Spurrier and his Gators were defensive over the new coach acquiring former players. However, predecessors Norv Turner and Marty Schottenheimer also brought players from their former teams.
"It's natural any time a coach goes to a new place that he gets some of the guys he's worked [with] before," Wuerffel said. "Coach Spurrier has just such a high profile that people notice. … Every player can only hope to be in a place where the coach believes in you and knows what you can do."
Said Doering: "Everybody has been critical of [Spurrier] in the past and he proves people wrong. People say we haven't had success in the NFL. That just motivates us more."
Wuerffel benefits most from the reunion. Spurrier has grown weary of defending his 1996 Heisman Trophy winner, saying he's willing to open the season with Wuerffel starting. But even Wuerffel admitted he didn't know who's his leading competition. Washington is still considering a trade for Chicago quarterback Shane Matthews, another Florida alumnus.

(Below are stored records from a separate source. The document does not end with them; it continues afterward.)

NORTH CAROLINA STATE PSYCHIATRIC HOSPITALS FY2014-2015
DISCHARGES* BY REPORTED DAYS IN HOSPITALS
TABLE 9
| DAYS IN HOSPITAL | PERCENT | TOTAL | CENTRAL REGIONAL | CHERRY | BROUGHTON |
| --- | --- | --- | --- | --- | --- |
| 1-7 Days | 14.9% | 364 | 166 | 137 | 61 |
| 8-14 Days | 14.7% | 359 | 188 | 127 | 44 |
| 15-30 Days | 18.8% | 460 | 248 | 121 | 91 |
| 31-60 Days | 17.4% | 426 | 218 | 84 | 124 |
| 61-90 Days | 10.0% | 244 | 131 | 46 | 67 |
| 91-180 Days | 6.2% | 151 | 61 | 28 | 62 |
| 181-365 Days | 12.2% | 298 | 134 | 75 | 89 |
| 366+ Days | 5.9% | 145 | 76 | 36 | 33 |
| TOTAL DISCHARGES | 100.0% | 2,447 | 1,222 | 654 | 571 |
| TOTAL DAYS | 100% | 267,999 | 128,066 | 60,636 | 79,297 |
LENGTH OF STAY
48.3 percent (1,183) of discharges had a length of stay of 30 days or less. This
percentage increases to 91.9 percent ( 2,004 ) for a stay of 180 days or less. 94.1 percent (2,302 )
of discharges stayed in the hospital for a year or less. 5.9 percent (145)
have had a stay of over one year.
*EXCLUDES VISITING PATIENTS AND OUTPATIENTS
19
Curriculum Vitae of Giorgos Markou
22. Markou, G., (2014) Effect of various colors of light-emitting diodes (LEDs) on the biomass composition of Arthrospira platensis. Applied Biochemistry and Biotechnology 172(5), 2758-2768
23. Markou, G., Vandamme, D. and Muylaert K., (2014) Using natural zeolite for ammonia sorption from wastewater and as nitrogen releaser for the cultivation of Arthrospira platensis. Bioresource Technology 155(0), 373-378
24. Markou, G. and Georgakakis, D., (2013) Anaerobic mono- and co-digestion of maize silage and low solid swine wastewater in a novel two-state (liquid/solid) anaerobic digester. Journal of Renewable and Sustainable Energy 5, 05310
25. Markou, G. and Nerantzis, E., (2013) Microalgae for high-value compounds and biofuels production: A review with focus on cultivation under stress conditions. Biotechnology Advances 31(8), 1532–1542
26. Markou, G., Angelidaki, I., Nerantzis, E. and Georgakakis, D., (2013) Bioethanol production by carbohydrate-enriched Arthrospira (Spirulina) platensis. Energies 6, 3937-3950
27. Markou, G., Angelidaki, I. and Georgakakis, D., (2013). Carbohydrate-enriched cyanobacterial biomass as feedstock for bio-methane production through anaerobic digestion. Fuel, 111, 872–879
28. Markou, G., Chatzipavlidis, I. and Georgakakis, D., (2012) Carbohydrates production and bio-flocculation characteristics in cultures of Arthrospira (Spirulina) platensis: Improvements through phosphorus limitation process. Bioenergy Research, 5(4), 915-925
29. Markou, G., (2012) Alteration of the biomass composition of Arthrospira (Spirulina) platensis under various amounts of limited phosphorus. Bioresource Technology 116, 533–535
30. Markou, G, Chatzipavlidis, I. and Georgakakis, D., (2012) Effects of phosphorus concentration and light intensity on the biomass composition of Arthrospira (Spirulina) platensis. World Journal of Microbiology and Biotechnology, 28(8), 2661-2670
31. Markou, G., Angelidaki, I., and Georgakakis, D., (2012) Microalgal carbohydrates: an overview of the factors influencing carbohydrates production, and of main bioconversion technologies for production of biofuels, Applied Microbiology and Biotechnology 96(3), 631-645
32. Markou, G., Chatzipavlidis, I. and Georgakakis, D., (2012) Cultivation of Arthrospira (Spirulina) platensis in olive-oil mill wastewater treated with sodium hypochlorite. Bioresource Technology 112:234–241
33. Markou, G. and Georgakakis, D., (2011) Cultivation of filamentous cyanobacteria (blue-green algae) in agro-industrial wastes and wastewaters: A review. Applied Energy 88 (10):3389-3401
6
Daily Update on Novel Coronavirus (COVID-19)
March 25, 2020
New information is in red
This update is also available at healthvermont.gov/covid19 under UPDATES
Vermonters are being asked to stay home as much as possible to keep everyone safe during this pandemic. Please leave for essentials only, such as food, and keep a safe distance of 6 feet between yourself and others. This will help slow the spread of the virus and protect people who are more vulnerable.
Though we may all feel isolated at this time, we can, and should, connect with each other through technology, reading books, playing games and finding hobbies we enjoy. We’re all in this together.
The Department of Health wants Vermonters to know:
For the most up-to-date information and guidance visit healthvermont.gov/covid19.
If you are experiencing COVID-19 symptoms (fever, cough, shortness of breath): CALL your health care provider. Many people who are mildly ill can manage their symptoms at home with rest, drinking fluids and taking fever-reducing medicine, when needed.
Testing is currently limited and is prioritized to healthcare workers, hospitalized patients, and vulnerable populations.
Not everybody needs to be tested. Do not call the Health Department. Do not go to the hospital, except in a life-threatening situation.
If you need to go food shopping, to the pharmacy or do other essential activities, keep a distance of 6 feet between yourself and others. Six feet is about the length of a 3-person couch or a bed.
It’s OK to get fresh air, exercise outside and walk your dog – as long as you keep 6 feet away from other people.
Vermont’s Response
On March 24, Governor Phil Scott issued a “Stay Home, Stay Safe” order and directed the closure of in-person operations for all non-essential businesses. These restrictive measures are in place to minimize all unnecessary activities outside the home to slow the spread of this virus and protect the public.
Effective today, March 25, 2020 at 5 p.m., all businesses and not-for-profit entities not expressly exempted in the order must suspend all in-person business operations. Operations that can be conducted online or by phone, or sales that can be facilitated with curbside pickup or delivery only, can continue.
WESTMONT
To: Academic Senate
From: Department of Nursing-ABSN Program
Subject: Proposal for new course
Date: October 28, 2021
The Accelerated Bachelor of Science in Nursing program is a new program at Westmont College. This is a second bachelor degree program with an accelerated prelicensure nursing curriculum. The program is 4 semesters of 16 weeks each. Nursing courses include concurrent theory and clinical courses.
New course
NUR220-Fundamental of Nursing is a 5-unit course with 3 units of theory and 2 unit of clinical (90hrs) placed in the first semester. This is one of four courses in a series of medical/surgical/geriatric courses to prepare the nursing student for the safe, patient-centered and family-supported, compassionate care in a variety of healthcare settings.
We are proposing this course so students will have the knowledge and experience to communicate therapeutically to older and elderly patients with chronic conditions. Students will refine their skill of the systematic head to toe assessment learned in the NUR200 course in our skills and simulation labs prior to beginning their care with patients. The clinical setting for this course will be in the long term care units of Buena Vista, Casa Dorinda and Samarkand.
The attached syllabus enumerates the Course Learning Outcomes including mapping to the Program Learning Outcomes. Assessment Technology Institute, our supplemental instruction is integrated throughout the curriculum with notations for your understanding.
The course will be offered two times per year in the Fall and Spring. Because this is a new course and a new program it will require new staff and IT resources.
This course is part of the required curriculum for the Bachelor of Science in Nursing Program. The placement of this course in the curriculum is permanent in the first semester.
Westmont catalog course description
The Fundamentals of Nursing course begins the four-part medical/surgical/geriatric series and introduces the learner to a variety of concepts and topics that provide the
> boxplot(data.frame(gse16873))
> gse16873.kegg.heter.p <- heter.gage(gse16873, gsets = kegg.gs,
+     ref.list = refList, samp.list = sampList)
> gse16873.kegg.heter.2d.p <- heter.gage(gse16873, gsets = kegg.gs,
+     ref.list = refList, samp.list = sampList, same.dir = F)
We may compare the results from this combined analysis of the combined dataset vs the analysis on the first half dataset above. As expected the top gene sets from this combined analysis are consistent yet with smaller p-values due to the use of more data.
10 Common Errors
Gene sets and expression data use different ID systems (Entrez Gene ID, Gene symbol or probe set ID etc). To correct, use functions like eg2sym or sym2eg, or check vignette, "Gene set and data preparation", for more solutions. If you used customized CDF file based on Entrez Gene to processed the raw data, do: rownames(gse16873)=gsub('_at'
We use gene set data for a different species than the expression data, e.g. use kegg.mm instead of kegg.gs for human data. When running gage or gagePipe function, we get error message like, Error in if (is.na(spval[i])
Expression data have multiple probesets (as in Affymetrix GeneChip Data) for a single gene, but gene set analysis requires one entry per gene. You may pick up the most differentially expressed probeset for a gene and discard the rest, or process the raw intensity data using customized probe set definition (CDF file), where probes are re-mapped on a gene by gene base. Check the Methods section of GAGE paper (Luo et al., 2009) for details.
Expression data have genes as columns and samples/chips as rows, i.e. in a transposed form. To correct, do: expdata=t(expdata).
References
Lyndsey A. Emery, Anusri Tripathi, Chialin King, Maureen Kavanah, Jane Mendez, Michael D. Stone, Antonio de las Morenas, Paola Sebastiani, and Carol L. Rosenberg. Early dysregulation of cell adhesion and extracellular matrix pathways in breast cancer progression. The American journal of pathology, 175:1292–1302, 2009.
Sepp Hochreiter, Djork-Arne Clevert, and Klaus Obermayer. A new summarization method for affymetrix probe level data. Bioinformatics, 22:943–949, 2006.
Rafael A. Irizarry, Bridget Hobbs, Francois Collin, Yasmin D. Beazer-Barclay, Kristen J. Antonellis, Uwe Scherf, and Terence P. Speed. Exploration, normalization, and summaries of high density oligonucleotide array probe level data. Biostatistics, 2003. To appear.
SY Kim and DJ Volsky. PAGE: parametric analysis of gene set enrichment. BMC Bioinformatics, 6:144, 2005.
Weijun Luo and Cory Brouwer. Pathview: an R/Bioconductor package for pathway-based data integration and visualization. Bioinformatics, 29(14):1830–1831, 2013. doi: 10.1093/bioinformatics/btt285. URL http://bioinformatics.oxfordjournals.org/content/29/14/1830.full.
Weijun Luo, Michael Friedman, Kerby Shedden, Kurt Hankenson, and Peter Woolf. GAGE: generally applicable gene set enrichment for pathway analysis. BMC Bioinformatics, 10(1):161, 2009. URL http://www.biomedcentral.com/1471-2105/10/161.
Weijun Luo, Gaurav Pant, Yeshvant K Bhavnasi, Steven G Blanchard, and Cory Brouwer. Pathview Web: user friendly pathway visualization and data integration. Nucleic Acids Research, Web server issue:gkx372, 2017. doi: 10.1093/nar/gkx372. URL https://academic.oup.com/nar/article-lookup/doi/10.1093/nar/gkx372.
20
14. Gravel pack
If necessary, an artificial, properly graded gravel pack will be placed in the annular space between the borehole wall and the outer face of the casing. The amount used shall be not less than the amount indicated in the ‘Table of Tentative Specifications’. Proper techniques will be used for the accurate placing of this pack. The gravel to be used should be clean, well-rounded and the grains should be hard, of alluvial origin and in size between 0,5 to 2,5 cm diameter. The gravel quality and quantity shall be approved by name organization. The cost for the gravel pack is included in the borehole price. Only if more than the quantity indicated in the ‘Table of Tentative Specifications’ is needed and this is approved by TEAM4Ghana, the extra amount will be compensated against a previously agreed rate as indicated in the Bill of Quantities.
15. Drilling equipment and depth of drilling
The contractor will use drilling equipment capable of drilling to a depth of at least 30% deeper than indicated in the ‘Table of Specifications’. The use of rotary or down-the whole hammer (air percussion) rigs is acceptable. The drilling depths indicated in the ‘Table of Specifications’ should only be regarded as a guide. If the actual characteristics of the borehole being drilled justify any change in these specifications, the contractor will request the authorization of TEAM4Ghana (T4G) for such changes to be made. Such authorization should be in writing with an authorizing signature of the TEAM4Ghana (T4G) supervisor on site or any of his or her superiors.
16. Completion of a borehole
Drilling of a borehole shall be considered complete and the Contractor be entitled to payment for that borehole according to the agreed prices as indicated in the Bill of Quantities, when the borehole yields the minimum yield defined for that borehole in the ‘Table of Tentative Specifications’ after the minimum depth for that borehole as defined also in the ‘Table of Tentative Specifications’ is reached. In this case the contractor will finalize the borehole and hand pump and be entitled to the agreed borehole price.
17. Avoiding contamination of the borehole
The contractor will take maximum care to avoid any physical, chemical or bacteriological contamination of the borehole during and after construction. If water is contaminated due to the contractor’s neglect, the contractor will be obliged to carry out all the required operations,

Wuerffel created a few divots with low throws, but also regularly knew where receivers were supposed to be despite joking that his old teammates' new numbers confused him. Then again, Wuerffel switched numbers before the second session, becoming the first Redskin to wear No.7 since quarterback Joe Theismann retired in 1985. For someone who barely played the last two seasons, Wuerffel seemed comfortable.
"[My careers] been up and down. I talk about my career like the sine or cosine curve. That's what life is like," he said. "I'm a much better football player than I was five years ago."
Said Green of Wuerffel: "Danny has a lot more zip on his ball than in college. He has a lot more velocity."
Spurrier worked from the entire playbook, determined not to repeat the same play. That kept the defense loose as Green caught a sharp crossing pattern in front of cornerback Champ Bailey while Doering grabbed a few deep balls. However, cornerback Fred Smoot ran back an interception.
"I believe you give players a whole bunch of stuff so you don't get bored," Spurrier said. "Even if they make mistakes you correct it. It seems so many teams run two plays all day and players get bored. Players learned it fairly well."
Spurrier seemed satisfied with the first day. He believes the preseason is too long and offseason camps shouldn't be overkill. Mostly, it was a chance for a good first impression by players and coaches.
"If opening day was tomorrow we'd be able to go play," Spurrier said. "I don't know how well we'd do, but we have enough ballplayers that we could play. That's how simple this offense is."